Constructed on the site of the Governors’ residence during the Spanish occupation of Gibraltar,  the library was officially opened in 1804 by the Duke of Kent. In 1823 the library's fees were "100 hard dollars" which was paid by the 150 proprietors of the "Commercial Library". Each proprietor was entitled to borrow one large or three smaller books or an entire set of a novel for one to two weeks. In exchange they had to also pay 16 dollars per year. This was a commercial affair and membership of the library could be bought or sold. The thirteen members of the committee were elected annually and the library was to be open seven days a week with both winter and summer hours.

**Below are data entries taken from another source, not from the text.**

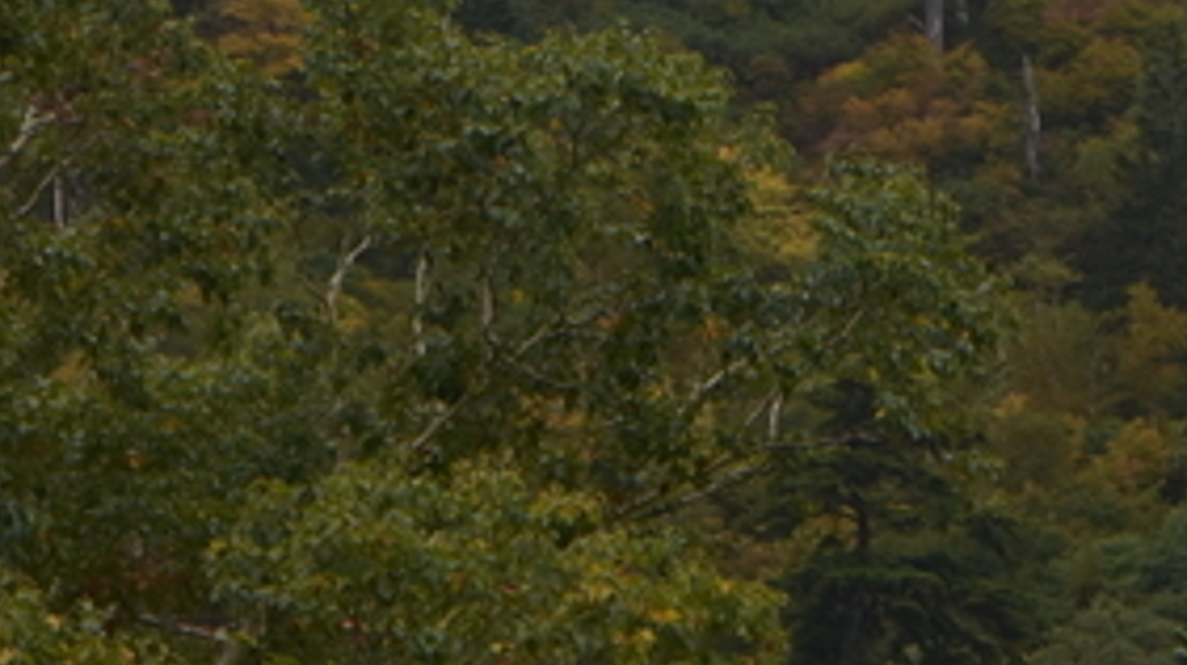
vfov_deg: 4.0
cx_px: 1945
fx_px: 9472
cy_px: -488
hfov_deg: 7.0
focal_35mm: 301
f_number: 7.1
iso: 125
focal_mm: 45
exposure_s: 1/320
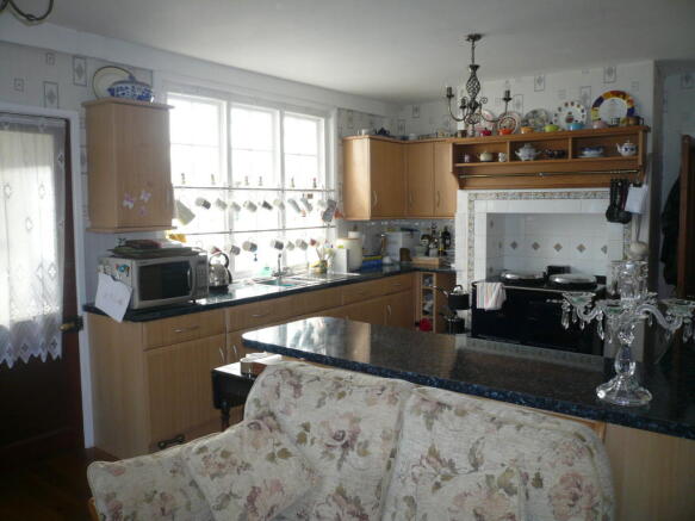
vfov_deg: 49.7
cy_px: 260
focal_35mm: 28
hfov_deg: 63.5
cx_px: 348
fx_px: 562
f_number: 2.8
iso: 100
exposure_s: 1/80
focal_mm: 4.6
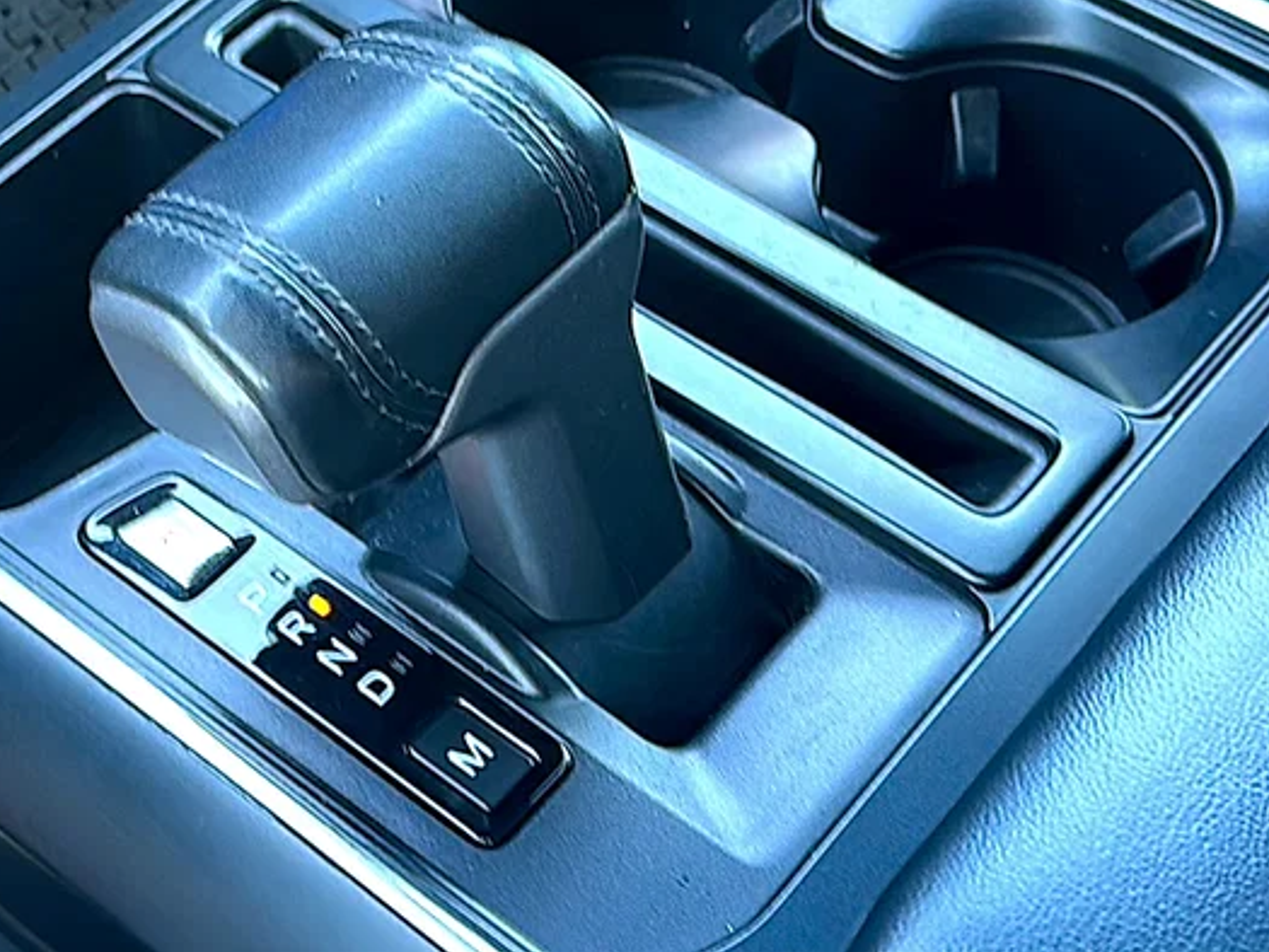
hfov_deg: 34.3
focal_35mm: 56
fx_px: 2053
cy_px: 320
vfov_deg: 26.0
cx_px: 537
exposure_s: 1/40
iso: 100
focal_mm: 6.86
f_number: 1.78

The library served as the headquarters and archive service of the Gibraltar Chronicle, the world's second oldest English languagenewspaper. The Library was established for and by the officers of the Garrison of Gibraltar. It has remained a private entity run by a Trust for over two hundred years up until, September 2011, at which point the Library was transferred to the Government of Gibraltar.
The Garrison is a library of 45,000 books, including many rare volumes. This library exists to hold the collection which includes good coverage of the subjects of culture and travel. The library was started to occupy officers stationed in Gibraltar. It has an excellent local history collection. Many lithographs and art prints are held here and many of the furnishings have interesting historical backgrounds.